The children let that reality soak in for a moment but were not deterred by it.

“Old Hound could pull your cart,” Cora Fay said.

“He’s plenty big enough,” her twin agreed.

“That dog ain’t been trained to pull nothing,” Uncle Jeptha answered with annoyance. “He’s a hunting dog.”

“Is he a good one?” Eulie asked.

“Well, sure he is,” Uncle Jeptha man replied. “Moss wouldn’t have nothing less.”

“Then if he’s smart enough to hunt,” Eulie told him, her glance taking in the girls as well. “He’s got to be smart enough to pull a plow … or a cart.”

Uncle Jeptha shook his head. “You’ll never get him to pull anything.”

Eulie nodded. “That’s why we need your help,” she said. “You could train him to help.”

“Yes! Yes!” the twins agreed. “You could train him.”

“Why would I want to do that?” he asked her.

Eulie thought about her answer for a long moment.

The twins’ eyes were wide with unconditional generosity and innocence that was infinitely more compelling than any words could ever be.

“Why should you help us?” Eulie repeated. “Because we need it and because you can.”

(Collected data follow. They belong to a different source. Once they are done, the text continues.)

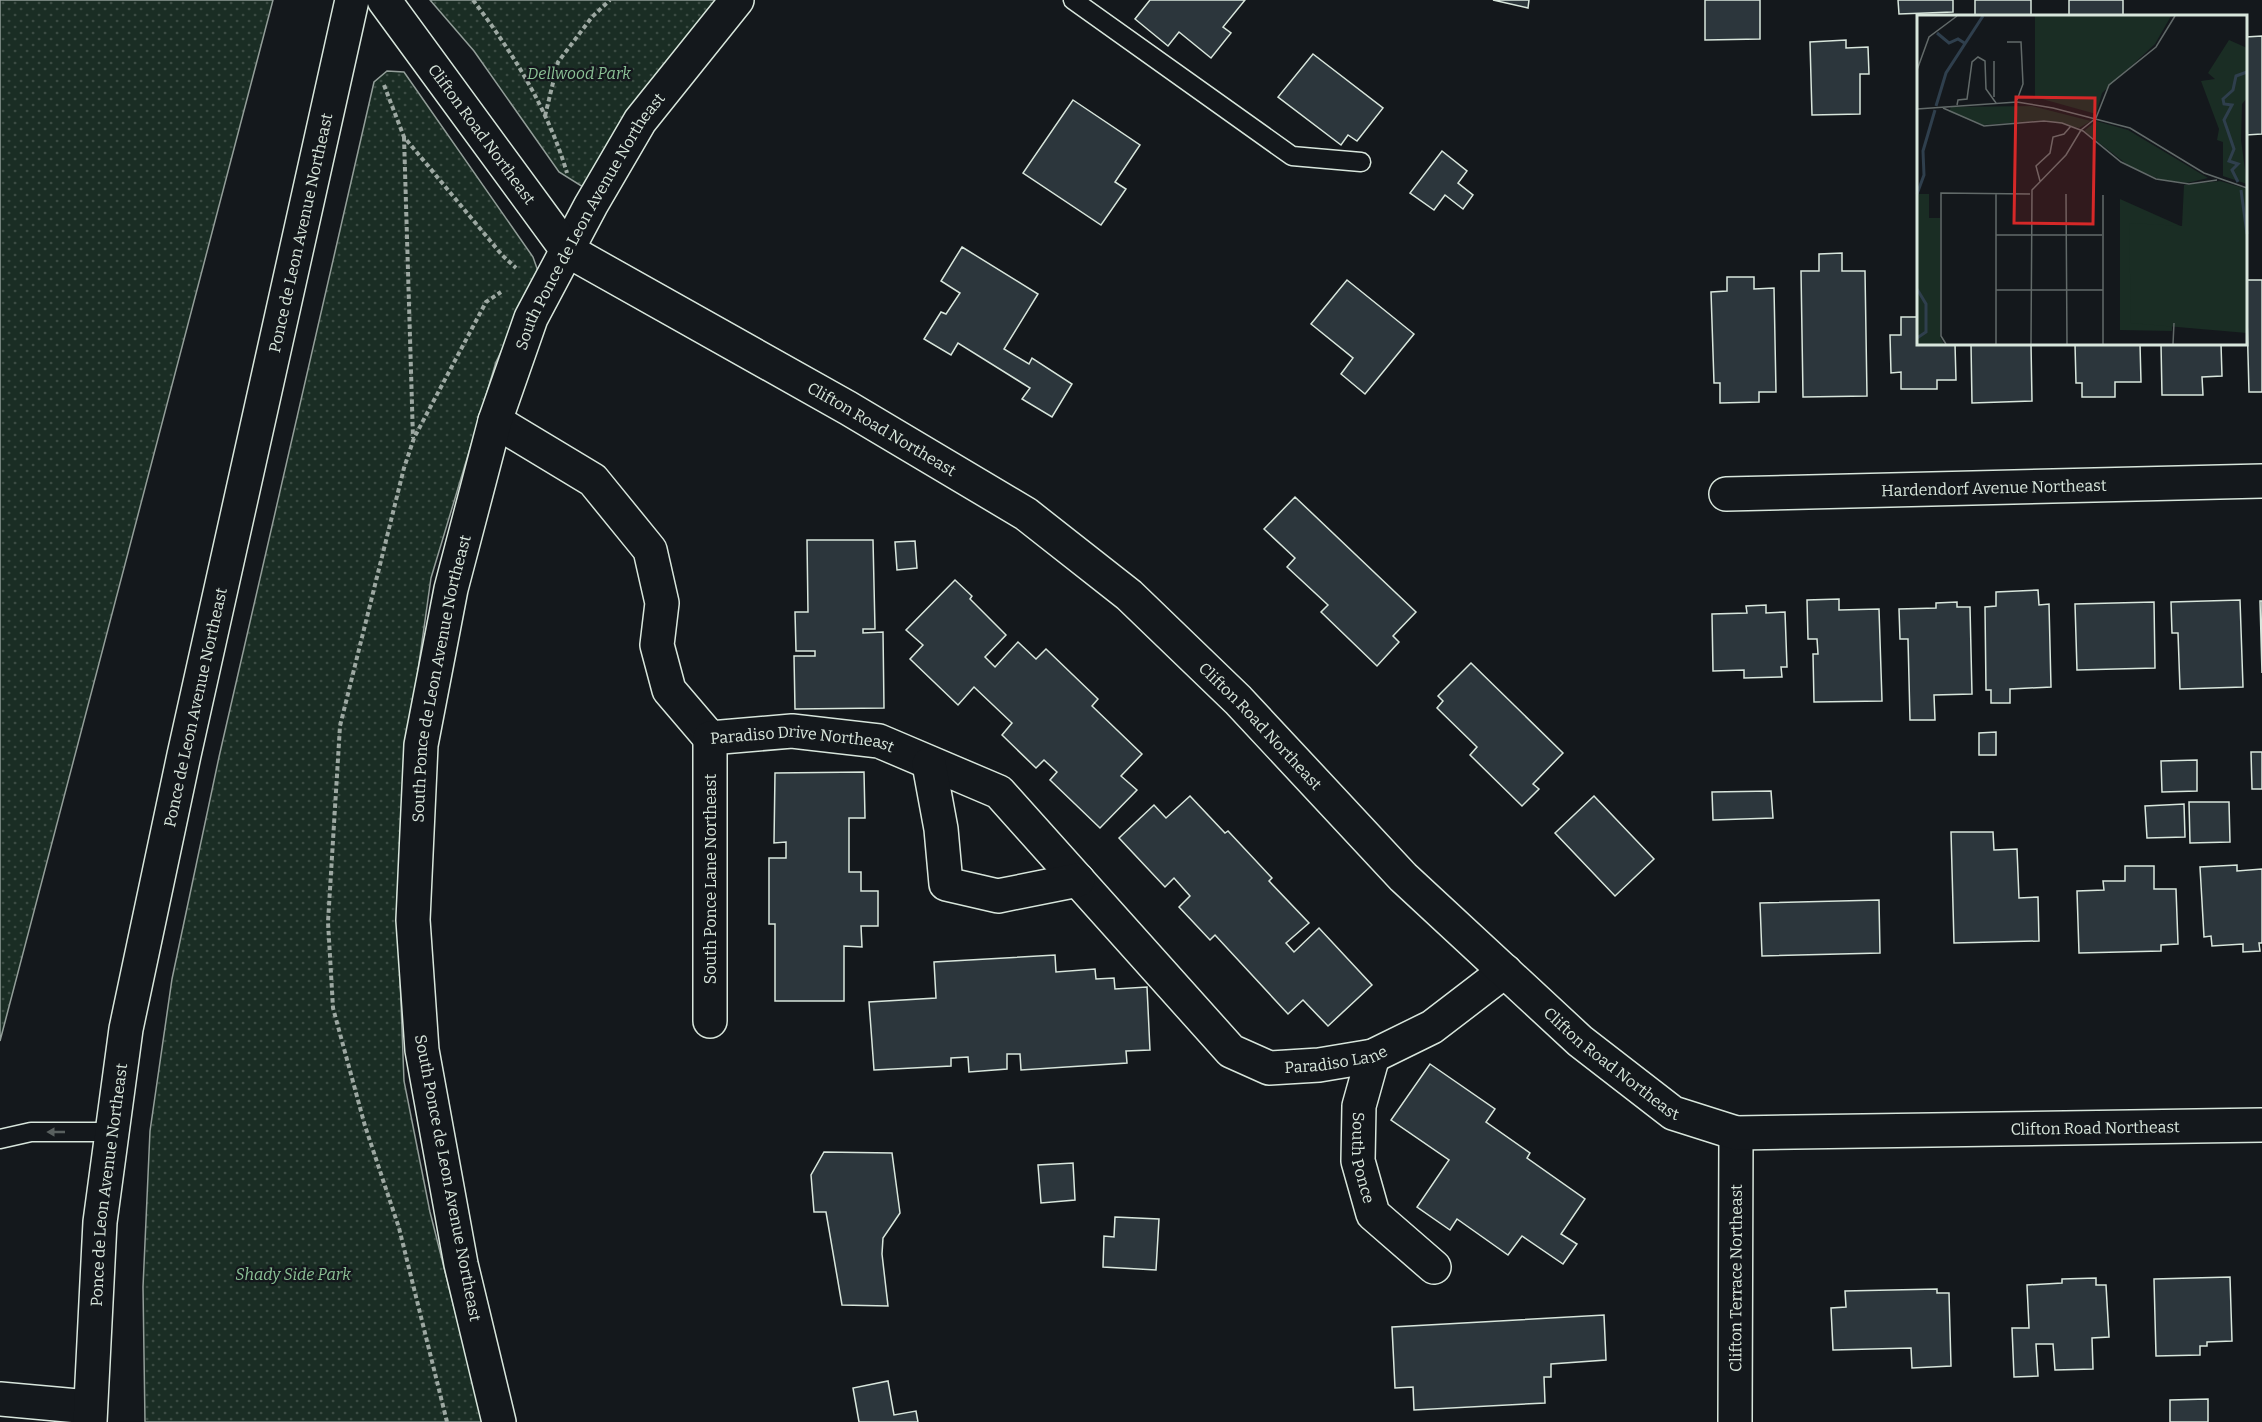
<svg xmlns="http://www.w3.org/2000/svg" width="2262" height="1422" viewBox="0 0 2262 1422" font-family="Bitter,serif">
<defs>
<pattern id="grass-dots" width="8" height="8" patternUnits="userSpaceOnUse" patternTransform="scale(1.5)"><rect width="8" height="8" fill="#1a2d24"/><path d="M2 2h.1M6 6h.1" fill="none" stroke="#3b4b43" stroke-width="1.8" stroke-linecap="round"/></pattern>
</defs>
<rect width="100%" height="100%" fill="#14181c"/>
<g fill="url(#grass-dots)" stroke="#939e99" stroke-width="1.5">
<path d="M 0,0 L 273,0 L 0,1041 Z"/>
<path d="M 430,0 L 724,0 L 583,187 L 559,172 L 474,51 Z"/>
<path d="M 387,71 L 404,72 L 533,257 L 539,274 L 496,362 L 431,578 L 406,756 L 397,899 L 404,1081 L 430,1212 L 483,1422 L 145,1422 L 143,1287 L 150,1131 L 172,979 L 219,757 L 374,82 Z"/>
</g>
<g fill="#2c363c" stroke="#d8e6dc" stroke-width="1.5">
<path d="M 1150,0 L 1245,0 L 1223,27 L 1231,33 L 1211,58 L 1179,32 L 1168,46 L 1135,19 Z"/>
<path d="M 1493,0 L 1529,0 L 1528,8 Z"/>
<path d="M 1705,0 L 1760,0 L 1760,39 L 1705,40 Z"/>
<path d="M 1898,0 L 1953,0 L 1953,12 L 1899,14 Z"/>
<rect x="1975" y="0" width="56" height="16"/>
<rect x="2069" y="0" width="54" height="16"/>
<path d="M 2262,36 L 2262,134 L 2246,135 L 2246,37 Z"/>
<path d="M 1846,40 L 1846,48 L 1868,47 L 1869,74 L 1860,74 L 1860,114 L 1812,115 L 1810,42 Z"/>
<path d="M 1313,54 L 1383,108 L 1357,141 L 1348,135 L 1341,145 L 1278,97 Z"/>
<path d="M 1073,100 L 1140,145 L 1115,182 L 1126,189 L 1101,225 L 1023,173 Z"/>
<path d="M 1442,151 L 1467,171 L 1458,183 L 1473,195 L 1463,209 L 1445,195 L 1434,210 L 1410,193 Z"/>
<path d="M 962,247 L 1038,294 L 1004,349 L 1029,364 L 1032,358 L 1072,384 L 1052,417 L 1022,399 L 1030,388 L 958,343 L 951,355 L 924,339 L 941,312 L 946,314 L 960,293 L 941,281 Z"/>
<path d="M 1842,253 L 1842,271 L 1865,271 L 1867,396 L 1803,397 L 1801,271 L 1819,271 L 1819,254 Z"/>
<path d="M 1727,277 L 1754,277 L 1754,289 L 1774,288 L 1776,392 L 1759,392 L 1759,402 L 1720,403 L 1720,383 L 1714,383 L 1711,292 L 1727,291 Z"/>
<path d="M 1347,280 L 1414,334 L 1365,394 L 1341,374 L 1353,358 L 1311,324 Z"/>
<path d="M 2246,280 L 2262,280 L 2262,392 L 2249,392 Z"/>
<path d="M 1901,317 L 1918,317 L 1918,344 L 1955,344 L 1956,380 L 1937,380 L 1937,389 L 1901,389 L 1901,372 L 1891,373 L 1890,335 L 1901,335 Z"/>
<path d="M 1971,344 L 2031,344 L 2032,401 L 1972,403 Z"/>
<path d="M 2075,344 L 2140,344 L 2141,382 L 2115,382 L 2115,397 L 2082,397 L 2082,383 L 2076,383 Z"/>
<path d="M 2161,344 L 2221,344 L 2222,376 L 2202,377 L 2203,395 L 2162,395 Z"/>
<path d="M 1295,497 L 1416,612 L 1393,636 L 1399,642 L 1377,666 L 1321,612 L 1328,605 L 1287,567 L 1295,558 L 1264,529 Z"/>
<path d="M 807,540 L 873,540 L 875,629 L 863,629 L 863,633 L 883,632 L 884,708 L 795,709 L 794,656 L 815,656 L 815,651 L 796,651 L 795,612 L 808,612 Z"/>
<path d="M 915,541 L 917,568 L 897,570 L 895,542 Z"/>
<path d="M 955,580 L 972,596 L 970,599 L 1006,635 L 985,657 L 995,667 L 1018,642 L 1036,659 L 1046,649 L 1098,699 L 1092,706 L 1142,754 L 1121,776 L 1137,790 L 1100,828 L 1050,780 L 1057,772 L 1044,760 L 1036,768 L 1002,735 L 1012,723 L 974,687 L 958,705 L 910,659 L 923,645 L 906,630 Z"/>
<path d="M 2038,590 L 2039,605 L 2049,604 L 2051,687 L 2010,689 L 2010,703 L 1991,703 L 1991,690 L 1986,690 L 1985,607 L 1996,606 L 1996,592 Z"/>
<path d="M 1839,599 L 1839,610 L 1879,609 L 1882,701 L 1814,702 L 1813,654 L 1818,654 L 1817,639 L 1808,639 L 1807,600 Z"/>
<path d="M 2240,600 L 2243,687 L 2180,689 L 2178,633 L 2172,633 L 2171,602 Z"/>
<path d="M 2260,601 L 2262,601 L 2262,673 Z"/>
<path d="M 1957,602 L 1957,607 L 1970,607 L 1972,694 L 1934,695 L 1935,720 L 1910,720 L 1908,639 L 1900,639 L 1899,609 L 1936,608 L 1936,603 Z"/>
<path d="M 2154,602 L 2155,668 L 2077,670 L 2075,604 Z"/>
<path d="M 1766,605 L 1766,613 L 1785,612 L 1787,667 L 1781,667 L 1782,677 L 1744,678 L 1744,670 L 1713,671 L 1712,614 L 1747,613 L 1746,606 Z"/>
<path d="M 1471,663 L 1563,753 L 1533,784 L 1539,789 L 1522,806 L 1470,755 L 1477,747 L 1437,708 L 1443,701 L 1438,696 Z"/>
<path d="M 1996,732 L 1996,755 L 1979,755 L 1979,733 Z"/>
<path d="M 2251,752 L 2262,752 L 2262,789 L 2252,789 Z"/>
<path d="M 2197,760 L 2197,791 L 2162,792 L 2161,761 Z"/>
<path d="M 864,772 L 865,818 L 849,818 L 849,872 L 861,872 L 861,891 L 878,891 L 878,926 L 861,926 L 862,947 L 844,946 L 844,1001 L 775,1001 L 775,924 L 769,924 L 769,858 L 786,858 L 786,842 L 774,843 L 775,773 Z"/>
<path d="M 1771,791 L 1773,818 L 1713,820 L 1712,792 Z"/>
<path d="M 1190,796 L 1225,833 L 1228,831 L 1272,878 L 1269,881 L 1309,923 L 1286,943 L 1294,952 L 1319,928 L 1372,985 L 1328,1026 L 1303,1000 L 1288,1014 L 1215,935 L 1210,940 L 1179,907 L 1190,896 L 1174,878 L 1165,887 L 1119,838 L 1154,805 L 1166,818 Z"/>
<path d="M 1594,796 L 1654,859 L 1615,896 L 1555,833 Z"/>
<path d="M 2189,802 L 2229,802 L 2230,842 L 2190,843 Z"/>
<path d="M 2184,804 L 2185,837 L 2147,838 L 2145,806 Z"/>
<path d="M 1951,832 L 1993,832 L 1994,850 L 2017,849 L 2019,898 L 2038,897 L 2039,941 L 1954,943 Z"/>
<path d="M 2237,865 L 2237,871 L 2262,869 L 2262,943 L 2259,943 L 2260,951 L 2243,952 L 2243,944 L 2212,946 L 2211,936 L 2204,937 L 2200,867 Z"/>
<path d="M 2125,866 L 2154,866 L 2154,889 L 2176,889 L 2178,944 L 2161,945 L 2161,951 L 2079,953 L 2077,891 L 2104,890 L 2103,881 L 2125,881 Z"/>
<path d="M 1879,900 L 1880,953 L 1762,956 L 1760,903 Z"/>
<path d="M 1055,955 L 1056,972 L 1095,969 L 1096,979 L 1114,978 L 1115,989 L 1147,987 L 1150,1050 L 1126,1051 L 1127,1063 L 1021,1070 L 1020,1054 L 1007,1054 L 1007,1069 L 969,1072 L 968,1057 L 951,1058 L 951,1066 L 874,1070 L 869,1002 L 936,998 L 934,962 Z"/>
<path d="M 1430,1064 L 1495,1109 L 1486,1122 L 1530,1153 L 1527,1158 L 1585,1199 L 1561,1234 L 1577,1244 L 1563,1264 L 1522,1236 L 1508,1255 L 1457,1219 L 1450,1230 L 1417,1207 L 1449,1160 L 1391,1120 Z"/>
<path d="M 824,1152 L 892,1153 L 900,1213 L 883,1238 L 882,1254 L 888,1306 L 842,1305 L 826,1212 L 814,1212 L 811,1175 Z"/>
<path d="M 1073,1163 L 1075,1200 L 1041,1203 L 1038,1165 Z"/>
<path d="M 1115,1217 L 1159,1219 L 1156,1270 L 1103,1267 L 1104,1236 L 1114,1237 Z"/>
<path d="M 2230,1277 L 2232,1341 L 2207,1342 L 2207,1346 L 2200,1346 L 2200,1355 L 2156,1356 L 2154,1279 Z"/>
<path d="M 2096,1278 L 2096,1285 L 2106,1285 L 2109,1337 L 2092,1338 L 2093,1369 L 2055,1370 L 2053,1344 L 2036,1344 L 2038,1376 L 2014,1377 L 2012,1328 L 2029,1328 L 2027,1285 L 2062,1283 L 2062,1279 Z"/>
<path d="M 1937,1289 L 1937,1293 L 1949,1293 L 1951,1366 L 1912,1368 L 1911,1348 L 1833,1350 L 1831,1308 L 1846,1307 L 1845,1291 Z"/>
<path d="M 1604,1315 L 1606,1360 L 1551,1364 L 1551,1377 L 1544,1377 L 1545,1403 L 1414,1410 L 1413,1387 L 1395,1388 L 1392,1327 Z"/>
<path d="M 888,1381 L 894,1415 L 916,1411 L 918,1422 L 859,1422 L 853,1388 Z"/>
<path d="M 2208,1399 L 2208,1422 L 2170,1422 L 2170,1400 Z"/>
</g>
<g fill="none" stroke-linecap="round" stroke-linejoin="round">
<defs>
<g id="lane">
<path d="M 1073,0 L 1292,156 L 1361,162"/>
<path d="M 0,1139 L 31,1132 L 112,1132"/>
</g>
<g id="street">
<path id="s1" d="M 495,421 L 593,480 L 650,550 L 662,603 L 657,645 L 669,690 L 710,738 L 792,731 L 879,741 L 999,792 L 1231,1051 L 1269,1068 L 1319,1065 L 1373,1056 L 1432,1027 L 1505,971"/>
<path id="s2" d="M 1726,494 L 2262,481"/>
<path d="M 710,738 L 710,1021"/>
<path d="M 929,764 L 941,829 L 946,884 L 998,896 L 1078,880"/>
<path id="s3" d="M 1373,1056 L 1359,1106 L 1358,1161 L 1373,1214 L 1434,1267"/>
<path d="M 0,1399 L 89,1407"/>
<path id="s4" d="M 499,1422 L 461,1264 L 422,1050 L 413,920 L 421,745 L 451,589 L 495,421 L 531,318 L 591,205 L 640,121 L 737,0"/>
<path id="s5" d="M 1735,1422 L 1736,1133"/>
</g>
<g id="secondary">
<path id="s6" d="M 384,0 L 567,250 L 848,408 L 1026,514 L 1129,595 L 1238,700 L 1403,877 L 1580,1041 L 1673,1113 L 1736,1133 L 2262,1125"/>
</g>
<g id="highway">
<path id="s7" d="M 90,1422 L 100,1222 L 126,1029 L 184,755 L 352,0"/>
</g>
</defs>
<use href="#lane" stroke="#d8e6dc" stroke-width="21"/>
<use href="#street" stroke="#d8e6dc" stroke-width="36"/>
<use href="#secondary" stroke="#d8e6dc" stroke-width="36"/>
<use href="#highway" stroke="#d8e6dc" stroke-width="36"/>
<g stroke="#9da8a2" stroke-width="4" stroke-dasharray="4.5 3" stroke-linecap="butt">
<path d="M 473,0 C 513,53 548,109 567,173"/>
<path d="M 384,85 L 404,137 L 502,255 L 516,268"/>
<path d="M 545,116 L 558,62 L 592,17 L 610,0"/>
<path d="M 404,137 L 413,438"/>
<path d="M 447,1422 L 399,1228 L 365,1126 L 333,1008 L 328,922 L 340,726 L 404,468 L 414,438 L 486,302 L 501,292"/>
</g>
<use href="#lane" stroke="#14181c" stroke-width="18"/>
<use href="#street" stroke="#14181c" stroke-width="33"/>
<use href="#secondary" stroke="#14181c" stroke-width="33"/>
<use href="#highway" stroke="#14181c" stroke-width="33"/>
</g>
<defs><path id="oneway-solid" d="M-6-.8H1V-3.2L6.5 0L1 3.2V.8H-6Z" transform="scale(1.5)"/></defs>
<use fill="#59605f" href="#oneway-solid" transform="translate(56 1132) rotate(180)"/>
<g text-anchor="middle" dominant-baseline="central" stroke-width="4.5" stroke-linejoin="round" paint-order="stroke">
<g font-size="16" font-style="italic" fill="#8ac095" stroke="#14181c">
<text x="579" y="73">Dellwood Park</text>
<text x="293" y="1274">Shady Side Park</text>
</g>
<g font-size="16" fill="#d8e6dc" stroke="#14181c">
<text stroke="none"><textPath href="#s6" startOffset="166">Clifton Road Northeast</textPath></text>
<text stroke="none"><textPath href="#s4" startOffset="1240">South Ponce de Leon Avenue Northeast</textPath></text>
<text stroke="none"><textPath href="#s7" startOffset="1210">Ponce de Leon Avenue Northeast</textPath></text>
<text stroke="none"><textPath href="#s6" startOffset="672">Clifton Road Northeast</textPath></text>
<text stroke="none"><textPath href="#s2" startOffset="268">Hardendorf Avenue Northeast</textPath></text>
<text stroke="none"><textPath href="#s4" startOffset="754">South Ponce de Leon Avenue Northeast</textPath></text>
<text stroke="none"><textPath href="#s7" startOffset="724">Ponce de Leon Avenue Northeast</textPath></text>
<text stroke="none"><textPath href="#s6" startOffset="1156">Clifton Road Northeast</textPath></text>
<text stroke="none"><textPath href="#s1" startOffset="504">Paradiso Drive Northeast</textPath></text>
<text transform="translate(710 879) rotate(-90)">South Ponce Lane Northeast</text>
<text stroke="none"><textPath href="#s1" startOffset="1168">Paradiso Lane</textPath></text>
<text stroke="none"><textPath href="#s6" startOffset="1644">Clifton Road Northeast</textPath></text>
<text stroke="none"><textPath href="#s6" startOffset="2148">Clifton Road Northeast</textPath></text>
<text stroke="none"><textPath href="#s3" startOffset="104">South Ponce</textPath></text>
<text transform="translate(448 1178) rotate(79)">South Ponce de Leon Avenue Northeast</text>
<text stroke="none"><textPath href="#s7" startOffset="238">Ponce de Leon Avenue Northeast</textPath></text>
<text stroke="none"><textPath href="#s5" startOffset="144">Clifton Terrace Northeast</textPath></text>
</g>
</g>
<g transform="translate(1917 15)">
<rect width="330" height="330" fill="#14181c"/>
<path d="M 118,1 L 254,1 L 238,29 L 185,78 L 179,99 L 118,82 ZM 115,91 L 174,106 L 162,113 L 128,105 L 66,110 L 32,97 L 34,92 ZM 179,106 L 211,115 L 291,163 L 270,168 L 244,165 L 212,151 L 167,116 ZM 0,179 L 12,179 L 12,203 L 23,203 L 23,322 L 27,329 L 0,329 Z" fill="#1a2d24"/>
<path d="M 312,25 L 330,33 L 330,83 L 325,89 L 324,125 L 330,169 L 306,161 L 306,127 L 300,125 L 302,114 L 284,66 L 298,64 L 291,58 ZM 278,171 L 255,284 L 255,316 L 203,315 L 203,184 L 268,213 Z" fill="#1a2d24"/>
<path d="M 303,166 L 330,174 L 330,318 L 214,308 L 212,208 L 265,211 L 267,170 Z" fill="#1a2d24"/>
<path fill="none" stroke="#2f3f4d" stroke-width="3" d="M 20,18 L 32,28 L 41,24 L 49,29M 19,91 L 29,58 L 66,1M 321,167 L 315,155 L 321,149 L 312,146 L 317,134 L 307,105 L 315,90 L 307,89 L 306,84 L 316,75 L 319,61 L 330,57M 324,175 L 330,219M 0,179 L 7,160 L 6,136 L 18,95M 0,274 L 9,289 L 9,317 L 0,323"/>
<path fill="none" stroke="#626a69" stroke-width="1.5" d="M 90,27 L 104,27 L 106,69 L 100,85M 77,46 L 77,82M 0,55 L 12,22 L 40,1M 40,90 L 41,85 L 50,84 L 55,47 L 61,42 L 68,46 L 69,74 L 79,88M 26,93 L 67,111 L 127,106 L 145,108 L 166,116 L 204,147 L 239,164 L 272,169 L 300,165M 0,94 L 100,87 L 136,93 L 213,113 L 287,158 L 330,173M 123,166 L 119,151 L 133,138 L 136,122 L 147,119 L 154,111M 79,178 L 79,329M 149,179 L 150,329M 186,180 L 186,329M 79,220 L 185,220M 79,275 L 186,275M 29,329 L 24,321 L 24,178 L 113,179M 114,329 L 115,175 L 149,140 L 164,115 L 179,103 L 192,70 L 239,32 L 258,1M 256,329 L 257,308"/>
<path fill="#d62828" fill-opacity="0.15" stroke="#d62828" stroke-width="3" d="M 99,82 L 178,83 L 176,209 L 97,208 Z"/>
<rect width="330" height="330" fill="none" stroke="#d8e6dc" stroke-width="3"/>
</g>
</svg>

At that moment a rabbit took the opportunity to pass through the edge of the woods within sight of the
garden. Old Hound howled for the chase and took off after him, overturning the plow he was hitched to and dragging it with sad results across both the untilled ground and the fledgling new plants of the original garden.

Cries of shock and horror erupted from every voice.

“Stop! Stop!” Eulie begged the animal at the top of her lungs.

He did, finally, after scampering beneath the bottom fence rail, only to be brought up short when the plow wedged itself firmly between the posts.

The dog continued to bark and jerk at the harness to which he was attached. They all surveyed the extensive damage in silence. Beans trampled, potatoes uprooted, the garden now had a nasty gash cut right through its center.

Eulie swallowed the lump in her throat. The husband-man would not be pleased with this day’s work, either, she thought.

She turned back to Uncle Jeptha and determinedly forced a smile to her lips.

“Well at least now we know for sure that he’s strong enough to pull it,” she said.